**GIVEN TEXT:**

By Derek Kravitz
Washington Post Staff Writer
Sunday, December 5, 2010; 6:29 PM
As a 10-year-old girl, red-haired Becky Ianni said she thought Monsignor William T. Reinecke, a newly ordained pastor at the Ianni family's Alexandria church, was gentle and warm. Families vacationed with him, kids loved him and female parishioners thought he was handsome. In the late 1960s, Reinecke gave the Iannis their first color television.
Then, she said, the molestation started in the basement of Ianni's home and in the vestry of the church. She wouldn't speak about the abuse for decades.
"I didn't tell anyone what happened," she said. "I was basically told that I'd go to hell if I did."
Now 53 and living in Burke, Ianni has become a spokeswoman for those who say they've been sexually abused by clergy in the Washington area.
On Sunday, she stood outside the Cathedral of Saint Matthew the Apostle, near M Street and Connecticut Avenue NW, handing out fliers that urge people to talk to their children about sexual abuse.
A Washington Post analysis of priests accused of abuse in the Washington area identified 31 such priests, seven of whom are dead. Reinecke was one of those identified.
After beginning his career at St. Mary, Reinecke served at parishes in Annandale, Arlington County and Falls Church. For 13 years, he was chief executive officer, second to the bishop in charge of the Arlington diocese's 56 parishes and about quarter of a million parishioners.
In 1992, a former altar boy confronted Reinecke after a Mass. The man, a mental health counselor, gave Reinecke his business card and urged him to resign and get help.
Two days later, the priest, then 53, checked into a retreat house in Berryville, Va., west of Loudoun County. Long suffering from depression, Reinecke took a shotgun that he had bought in Warrenton and walked into a field, where he shot himself.
After his death, the mental health counselor and another male parishioner came forward with abuse allegations involving Reinecke, saying the priest had fondled and sexually abused them during overnight trips to Williamsburg in the late 1960s.
Ianni came forward in 2006 after having flashbacks when she came across a photo of Reinecke. "I told my husband, and then I told a therapist, and it became easier and easier to talk about," she said.
The Arlington Diocesan Review Board investigated Ianni's allegation and deemed it "credible" under the church's sexual misconduct and child abuse policy. She received a cash settlement and an official apology in 2008. Ianni said the apology came after 18 months of bureaucratic wrangling among church officials.
"I became so disillusioned," she said. "I realized I couldn't be a part of a church that wouldn't deal appropriately with these victims."
Ianni devotes much of her time to a support group, the Survivors Network of those Abused by Priests, or SNAP. The Virginia chapter of the 9,000-member international organization counts several abuse victims among its volunteers.
Ianni said she no longer considers herself a practicing Catholic.

**INFORMATION PROVIDED:**
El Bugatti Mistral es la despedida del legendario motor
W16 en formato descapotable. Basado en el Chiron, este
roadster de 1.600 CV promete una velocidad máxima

**ACTIVITY LIST:**
- A) In the article about Becky Ianni, rewrite the part that opens with the words containing "Then, she said, the" and closes with "abuse for decades.", substituting "attic" for "basement".
- B) According to the article about Becky Ianni, why did she not tell anyone about the abuse for decades?

**ANSWERS TO THE TASKS:**
- A)
Then, she said, the molestation started in the attic of Ianni's home and in the vestry of the church. She wouldn't speak about the abuse for decades.

- B) She said she was basically told that she would go to hell if she told anyone what happened.